Use case: The coordinator forwards authorized, validated queries to the edge server for execution against the data source.
service EdgeService {
rpc Query(QueryRequest) returns (QueryResponse);
}
message QueryRequest {
string sql = 1;
string connection_id = 2;
map<string, string> parameters = 3;
int32 timeout_seconds = 4;
}
message QueryResponse {
bytes arrow_record_batch = 1; // Serialized Apache Arrow RecordBatch
QueryMetadata metadata = 2;
}
message QueryMetadata {
int64 row_count = 1;
int64 execution_time_ms = 2;
string query_id = 3;
bool from_cache = 4;
repeated string columns = 5;
}
HTTP equivalent:
curl -X POST https://edge.internal:8000/v1/query \
-H "Authorization: Bearer $EDGE_TOKEN" \
-H "Content-Type: application/json" \
-d '{
"sql": "SELECT name, email, region FROM customers WHERE region = $1 LIMIT 100",
"connection_id": "conn_abc123",
"parameters": {"$1": "us-west"},
"timeout_seconds": 30
}'
Example response (HTTP/JSON):
{
"data": [
{"name": "Alice", "email": "[email protected]", "region": "us-west"},
{"name": "Carol", "email": "[email protected]", "region": "us-west"}
],
"metadata": {
"row_count": 2,
"execution_time_ms": 45,
"query_id": "qry_edge_001",
"from_cache": false,
"columns": ["name", "email", "region"]
}
}
Query Parameterization
All queries executed on the edge server use parameterized statements to prevent SQL injection. User-supplied values are passed separately from the SQL text.
{
"sql": "SELECT * FROM orders WHERE customer_id = $1 AND status = $2",
"parameters": {
"$1": "cust_123",
"$2": "completed"
}
}
The edge server rejects queries that contain unparameterized user input embedded directly in the SQL string. Always use the parameters field.
Query Timeout
If a query exceeds the specified timeout_seconds, the edge server cancels the query on the data source and returns a timeout error.
{
"error": {
"code": "QUERY_TIMEOUT",
"message": "Query exceeded the 30 second timeout.",
"query_id": "qry_edge_001"
}
}
Ping
A simple health check RPC that confirms the edge server is running and responsive.
service EdgeService {
rpc Ping(PingRequest) returns (PingResponse);
}
message PingRequest {}
message PingResponse {
string status = 1; // "SERVING"
string version = 2; // "1.12.0"
string uptime = 3; // "3d 14h 22m"
}
HTTP equivalent:
curl https://edge.internal:8000/health
Response:
{
"status": "SERVING",
"version": "1.12.0",
"uptime": "3d 14h 22m"
}
Security Model
The edge server does not perform authentication or authorization directly. These responsibilities belong to the coordinator.
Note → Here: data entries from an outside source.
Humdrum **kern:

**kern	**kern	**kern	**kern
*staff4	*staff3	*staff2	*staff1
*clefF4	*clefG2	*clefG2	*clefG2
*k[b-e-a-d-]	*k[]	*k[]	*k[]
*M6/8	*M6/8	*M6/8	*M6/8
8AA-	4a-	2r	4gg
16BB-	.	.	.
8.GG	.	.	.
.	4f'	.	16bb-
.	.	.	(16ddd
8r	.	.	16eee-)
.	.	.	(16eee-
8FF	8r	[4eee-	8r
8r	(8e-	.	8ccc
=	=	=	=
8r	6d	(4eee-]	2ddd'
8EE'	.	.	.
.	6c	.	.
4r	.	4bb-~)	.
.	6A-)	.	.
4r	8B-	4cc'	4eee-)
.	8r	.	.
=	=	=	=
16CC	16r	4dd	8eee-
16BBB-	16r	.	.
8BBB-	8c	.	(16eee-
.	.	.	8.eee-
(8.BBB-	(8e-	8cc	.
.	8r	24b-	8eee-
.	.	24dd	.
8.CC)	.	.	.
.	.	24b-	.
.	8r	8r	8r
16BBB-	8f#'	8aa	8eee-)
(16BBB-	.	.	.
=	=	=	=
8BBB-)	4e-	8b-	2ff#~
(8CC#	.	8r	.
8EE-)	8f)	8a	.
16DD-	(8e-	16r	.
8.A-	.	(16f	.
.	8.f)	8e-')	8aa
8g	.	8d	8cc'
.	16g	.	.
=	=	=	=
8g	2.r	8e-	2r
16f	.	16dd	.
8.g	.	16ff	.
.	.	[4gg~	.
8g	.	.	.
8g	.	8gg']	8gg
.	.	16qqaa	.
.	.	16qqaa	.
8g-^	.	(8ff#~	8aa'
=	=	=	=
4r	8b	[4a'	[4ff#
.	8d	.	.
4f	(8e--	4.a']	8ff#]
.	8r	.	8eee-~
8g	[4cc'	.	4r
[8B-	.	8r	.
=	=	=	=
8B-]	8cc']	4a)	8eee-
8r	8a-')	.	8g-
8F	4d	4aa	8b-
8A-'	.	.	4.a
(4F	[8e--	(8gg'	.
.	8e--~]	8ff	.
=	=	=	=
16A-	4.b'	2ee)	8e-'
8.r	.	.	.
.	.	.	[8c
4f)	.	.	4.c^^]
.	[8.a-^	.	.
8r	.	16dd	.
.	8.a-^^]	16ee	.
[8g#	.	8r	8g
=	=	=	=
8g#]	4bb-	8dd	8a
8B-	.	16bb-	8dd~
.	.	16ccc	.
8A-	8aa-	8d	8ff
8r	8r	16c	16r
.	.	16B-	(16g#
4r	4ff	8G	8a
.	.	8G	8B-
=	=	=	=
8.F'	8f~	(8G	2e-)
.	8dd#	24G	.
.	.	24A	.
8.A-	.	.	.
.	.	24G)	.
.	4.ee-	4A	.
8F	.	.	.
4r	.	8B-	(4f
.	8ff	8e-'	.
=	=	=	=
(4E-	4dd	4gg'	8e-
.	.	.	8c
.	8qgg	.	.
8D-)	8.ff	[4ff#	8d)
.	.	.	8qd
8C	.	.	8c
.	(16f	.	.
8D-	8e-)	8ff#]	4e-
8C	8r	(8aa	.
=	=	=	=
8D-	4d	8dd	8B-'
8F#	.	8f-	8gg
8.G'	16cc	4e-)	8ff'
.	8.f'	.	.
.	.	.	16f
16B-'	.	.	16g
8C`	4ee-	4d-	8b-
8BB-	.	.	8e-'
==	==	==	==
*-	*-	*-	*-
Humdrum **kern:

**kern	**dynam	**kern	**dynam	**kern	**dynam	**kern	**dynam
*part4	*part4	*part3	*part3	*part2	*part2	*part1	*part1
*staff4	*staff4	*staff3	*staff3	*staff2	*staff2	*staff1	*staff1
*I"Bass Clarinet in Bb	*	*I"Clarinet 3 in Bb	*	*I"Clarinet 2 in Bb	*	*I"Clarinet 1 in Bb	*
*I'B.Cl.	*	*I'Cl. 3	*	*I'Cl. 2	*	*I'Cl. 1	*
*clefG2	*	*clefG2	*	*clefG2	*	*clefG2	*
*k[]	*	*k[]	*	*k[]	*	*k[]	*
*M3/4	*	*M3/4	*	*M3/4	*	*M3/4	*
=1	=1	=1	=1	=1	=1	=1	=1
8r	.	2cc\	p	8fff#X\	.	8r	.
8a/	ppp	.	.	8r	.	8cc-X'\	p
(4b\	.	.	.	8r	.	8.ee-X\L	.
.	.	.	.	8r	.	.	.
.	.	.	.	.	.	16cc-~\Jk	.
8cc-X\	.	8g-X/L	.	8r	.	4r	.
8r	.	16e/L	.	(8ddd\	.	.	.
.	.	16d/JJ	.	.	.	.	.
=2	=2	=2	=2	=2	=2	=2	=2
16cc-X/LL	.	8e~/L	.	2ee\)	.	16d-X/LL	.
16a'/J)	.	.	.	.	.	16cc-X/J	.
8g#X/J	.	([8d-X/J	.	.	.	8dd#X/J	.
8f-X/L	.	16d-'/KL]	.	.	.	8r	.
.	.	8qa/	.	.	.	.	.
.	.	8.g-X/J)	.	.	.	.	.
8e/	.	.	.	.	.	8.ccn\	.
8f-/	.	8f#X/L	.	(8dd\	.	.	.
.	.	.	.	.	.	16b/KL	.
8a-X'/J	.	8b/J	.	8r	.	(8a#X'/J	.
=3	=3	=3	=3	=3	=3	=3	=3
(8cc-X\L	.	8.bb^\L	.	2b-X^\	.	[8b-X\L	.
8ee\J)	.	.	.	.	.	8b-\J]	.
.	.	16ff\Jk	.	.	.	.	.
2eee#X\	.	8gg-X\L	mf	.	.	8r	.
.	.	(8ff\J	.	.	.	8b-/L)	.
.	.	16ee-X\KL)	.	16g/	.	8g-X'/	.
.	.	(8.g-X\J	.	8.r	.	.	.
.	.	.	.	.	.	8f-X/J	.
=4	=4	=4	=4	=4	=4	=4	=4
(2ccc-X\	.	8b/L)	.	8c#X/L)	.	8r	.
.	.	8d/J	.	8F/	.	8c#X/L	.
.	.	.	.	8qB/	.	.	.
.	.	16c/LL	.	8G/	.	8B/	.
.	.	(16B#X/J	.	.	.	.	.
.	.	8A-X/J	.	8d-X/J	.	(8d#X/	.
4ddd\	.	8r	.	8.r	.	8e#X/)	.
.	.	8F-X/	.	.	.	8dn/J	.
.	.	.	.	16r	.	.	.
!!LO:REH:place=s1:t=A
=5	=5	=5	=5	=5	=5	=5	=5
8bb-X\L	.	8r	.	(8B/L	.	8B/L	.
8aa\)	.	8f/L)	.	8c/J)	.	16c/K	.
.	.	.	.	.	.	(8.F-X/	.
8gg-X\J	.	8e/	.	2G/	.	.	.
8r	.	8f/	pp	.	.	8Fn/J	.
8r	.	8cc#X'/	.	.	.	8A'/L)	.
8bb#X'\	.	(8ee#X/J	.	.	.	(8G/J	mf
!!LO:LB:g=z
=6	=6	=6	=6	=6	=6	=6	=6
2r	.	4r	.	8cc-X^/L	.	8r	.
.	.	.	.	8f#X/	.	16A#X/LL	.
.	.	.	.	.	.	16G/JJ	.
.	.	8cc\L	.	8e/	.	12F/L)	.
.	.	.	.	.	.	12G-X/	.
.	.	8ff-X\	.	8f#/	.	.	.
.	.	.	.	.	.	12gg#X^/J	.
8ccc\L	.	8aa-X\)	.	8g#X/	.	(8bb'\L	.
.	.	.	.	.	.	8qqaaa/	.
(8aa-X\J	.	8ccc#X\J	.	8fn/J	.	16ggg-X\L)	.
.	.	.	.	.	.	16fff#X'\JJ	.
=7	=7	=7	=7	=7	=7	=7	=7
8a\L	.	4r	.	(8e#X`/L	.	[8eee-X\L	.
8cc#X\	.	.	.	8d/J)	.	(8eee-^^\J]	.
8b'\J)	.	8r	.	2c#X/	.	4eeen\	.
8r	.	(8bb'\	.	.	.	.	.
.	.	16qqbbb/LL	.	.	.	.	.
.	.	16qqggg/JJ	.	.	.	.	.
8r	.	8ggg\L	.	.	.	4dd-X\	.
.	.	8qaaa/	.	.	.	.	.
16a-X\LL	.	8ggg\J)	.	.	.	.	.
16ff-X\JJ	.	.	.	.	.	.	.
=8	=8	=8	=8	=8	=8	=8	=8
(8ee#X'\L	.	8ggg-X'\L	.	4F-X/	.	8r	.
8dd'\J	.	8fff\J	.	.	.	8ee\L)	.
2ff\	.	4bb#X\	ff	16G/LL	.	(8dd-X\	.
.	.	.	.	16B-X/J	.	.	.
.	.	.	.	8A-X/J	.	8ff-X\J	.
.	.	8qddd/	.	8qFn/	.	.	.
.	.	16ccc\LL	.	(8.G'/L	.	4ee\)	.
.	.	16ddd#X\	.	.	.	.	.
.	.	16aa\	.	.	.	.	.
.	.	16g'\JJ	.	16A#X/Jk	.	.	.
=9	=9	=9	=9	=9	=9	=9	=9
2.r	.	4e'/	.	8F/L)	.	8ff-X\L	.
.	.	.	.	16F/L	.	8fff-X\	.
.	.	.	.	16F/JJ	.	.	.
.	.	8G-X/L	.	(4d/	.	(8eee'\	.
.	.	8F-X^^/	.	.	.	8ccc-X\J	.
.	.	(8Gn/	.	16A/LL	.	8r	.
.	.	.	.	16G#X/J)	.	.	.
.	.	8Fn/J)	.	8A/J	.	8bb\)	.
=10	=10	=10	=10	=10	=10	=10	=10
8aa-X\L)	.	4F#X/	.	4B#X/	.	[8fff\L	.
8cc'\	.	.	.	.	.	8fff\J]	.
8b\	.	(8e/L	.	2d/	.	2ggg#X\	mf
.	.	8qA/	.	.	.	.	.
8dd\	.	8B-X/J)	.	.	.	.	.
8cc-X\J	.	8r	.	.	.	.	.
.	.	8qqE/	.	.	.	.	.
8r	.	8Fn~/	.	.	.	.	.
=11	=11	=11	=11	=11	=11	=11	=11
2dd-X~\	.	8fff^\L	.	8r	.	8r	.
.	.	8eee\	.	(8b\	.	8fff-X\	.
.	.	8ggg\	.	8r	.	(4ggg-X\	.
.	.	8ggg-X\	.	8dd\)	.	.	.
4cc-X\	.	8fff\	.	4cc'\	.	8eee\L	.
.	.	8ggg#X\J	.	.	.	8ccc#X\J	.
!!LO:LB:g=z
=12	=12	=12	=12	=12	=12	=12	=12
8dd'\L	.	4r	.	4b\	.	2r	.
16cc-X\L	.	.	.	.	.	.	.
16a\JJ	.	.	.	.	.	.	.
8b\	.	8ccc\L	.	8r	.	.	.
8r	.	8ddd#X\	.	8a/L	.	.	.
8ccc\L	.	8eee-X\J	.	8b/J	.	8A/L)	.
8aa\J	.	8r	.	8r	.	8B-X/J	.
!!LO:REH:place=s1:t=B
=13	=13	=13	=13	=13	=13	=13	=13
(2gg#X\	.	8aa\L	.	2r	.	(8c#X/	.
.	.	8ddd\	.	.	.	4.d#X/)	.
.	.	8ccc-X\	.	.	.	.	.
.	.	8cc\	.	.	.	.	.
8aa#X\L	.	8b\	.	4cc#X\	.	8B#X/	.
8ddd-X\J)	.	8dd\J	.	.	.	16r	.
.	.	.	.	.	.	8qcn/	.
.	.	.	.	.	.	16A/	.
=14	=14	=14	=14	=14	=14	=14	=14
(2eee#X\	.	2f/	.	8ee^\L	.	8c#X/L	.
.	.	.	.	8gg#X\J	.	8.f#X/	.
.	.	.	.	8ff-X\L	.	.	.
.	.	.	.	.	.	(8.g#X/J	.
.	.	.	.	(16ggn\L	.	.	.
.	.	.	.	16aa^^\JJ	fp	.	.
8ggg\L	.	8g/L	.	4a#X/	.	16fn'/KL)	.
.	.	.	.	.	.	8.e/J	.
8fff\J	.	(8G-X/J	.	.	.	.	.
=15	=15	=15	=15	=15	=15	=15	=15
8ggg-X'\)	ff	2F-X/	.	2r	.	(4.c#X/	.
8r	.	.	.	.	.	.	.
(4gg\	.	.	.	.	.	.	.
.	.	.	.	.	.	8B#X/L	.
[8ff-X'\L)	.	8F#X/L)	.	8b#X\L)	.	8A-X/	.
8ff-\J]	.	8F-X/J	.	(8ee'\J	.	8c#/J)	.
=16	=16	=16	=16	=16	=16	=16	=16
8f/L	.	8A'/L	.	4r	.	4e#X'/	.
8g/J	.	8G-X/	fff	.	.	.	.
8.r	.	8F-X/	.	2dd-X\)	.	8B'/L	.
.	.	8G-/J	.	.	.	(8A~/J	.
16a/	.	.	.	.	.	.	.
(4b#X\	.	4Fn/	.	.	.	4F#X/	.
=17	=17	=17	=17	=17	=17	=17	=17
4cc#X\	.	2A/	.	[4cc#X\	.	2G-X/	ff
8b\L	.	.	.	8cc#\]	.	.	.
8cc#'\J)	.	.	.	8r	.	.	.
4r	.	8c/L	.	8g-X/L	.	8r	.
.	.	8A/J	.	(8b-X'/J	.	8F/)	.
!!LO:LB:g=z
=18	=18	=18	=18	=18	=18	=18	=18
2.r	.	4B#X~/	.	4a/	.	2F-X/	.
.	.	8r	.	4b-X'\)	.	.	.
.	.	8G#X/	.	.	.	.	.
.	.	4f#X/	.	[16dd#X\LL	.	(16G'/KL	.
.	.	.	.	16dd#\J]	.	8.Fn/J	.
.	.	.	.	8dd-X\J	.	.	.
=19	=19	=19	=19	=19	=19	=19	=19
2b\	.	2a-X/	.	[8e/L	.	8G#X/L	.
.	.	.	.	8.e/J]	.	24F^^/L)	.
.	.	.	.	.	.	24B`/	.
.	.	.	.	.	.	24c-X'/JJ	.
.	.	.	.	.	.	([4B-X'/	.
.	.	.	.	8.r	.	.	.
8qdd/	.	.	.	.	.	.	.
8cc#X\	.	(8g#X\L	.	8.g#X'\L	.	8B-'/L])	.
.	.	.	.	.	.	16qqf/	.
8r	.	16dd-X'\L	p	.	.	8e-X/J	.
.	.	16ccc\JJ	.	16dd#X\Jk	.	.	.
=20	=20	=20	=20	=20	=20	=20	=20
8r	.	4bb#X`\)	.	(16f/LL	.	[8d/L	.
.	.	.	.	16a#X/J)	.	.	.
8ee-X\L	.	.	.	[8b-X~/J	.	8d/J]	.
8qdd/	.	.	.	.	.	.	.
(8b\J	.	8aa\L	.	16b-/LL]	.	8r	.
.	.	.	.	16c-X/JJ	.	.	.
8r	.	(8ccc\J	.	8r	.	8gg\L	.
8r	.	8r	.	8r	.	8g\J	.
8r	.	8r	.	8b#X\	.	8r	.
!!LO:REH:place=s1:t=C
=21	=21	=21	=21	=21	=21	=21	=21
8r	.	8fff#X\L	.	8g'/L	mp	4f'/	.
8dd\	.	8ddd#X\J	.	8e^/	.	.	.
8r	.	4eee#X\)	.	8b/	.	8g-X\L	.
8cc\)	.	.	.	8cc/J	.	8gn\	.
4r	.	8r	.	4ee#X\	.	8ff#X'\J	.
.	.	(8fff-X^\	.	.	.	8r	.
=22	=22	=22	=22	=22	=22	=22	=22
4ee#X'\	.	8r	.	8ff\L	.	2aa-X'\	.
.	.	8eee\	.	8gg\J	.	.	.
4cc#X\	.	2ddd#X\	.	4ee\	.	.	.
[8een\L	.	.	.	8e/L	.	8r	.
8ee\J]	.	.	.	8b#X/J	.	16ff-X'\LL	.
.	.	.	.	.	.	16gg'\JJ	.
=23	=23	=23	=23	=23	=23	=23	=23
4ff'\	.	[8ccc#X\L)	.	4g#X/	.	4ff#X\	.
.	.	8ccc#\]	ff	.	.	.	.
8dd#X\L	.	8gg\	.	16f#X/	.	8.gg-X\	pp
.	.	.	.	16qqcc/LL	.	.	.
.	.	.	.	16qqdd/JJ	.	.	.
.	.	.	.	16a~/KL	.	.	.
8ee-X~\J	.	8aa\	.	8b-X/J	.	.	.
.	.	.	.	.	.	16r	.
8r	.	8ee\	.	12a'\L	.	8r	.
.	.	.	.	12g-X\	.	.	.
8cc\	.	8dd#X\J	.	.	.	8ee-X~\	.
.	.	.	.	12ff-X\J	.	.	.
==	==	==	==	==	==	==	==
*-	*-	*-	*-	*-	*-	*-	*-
The edge server trusts requests from the coordinator because the mTLS channel ensures that only the legitimate coordinator can communicate with it.
Best Practices
- Deploy edge servers close to your data sources. Network latency between the edge server and the database directly impacts query performance.
- Use private networking. Place edge servers and data sources in the same VPC or subnet to avoid public internet traversal.
- Monitor edge health. Use the
PingRPC or/healthendpoint in your orchestrator's liveness and readiness probes. - Set appropriate query timeouts. Prevent long-running queries from consuming edge server resources indefinitely.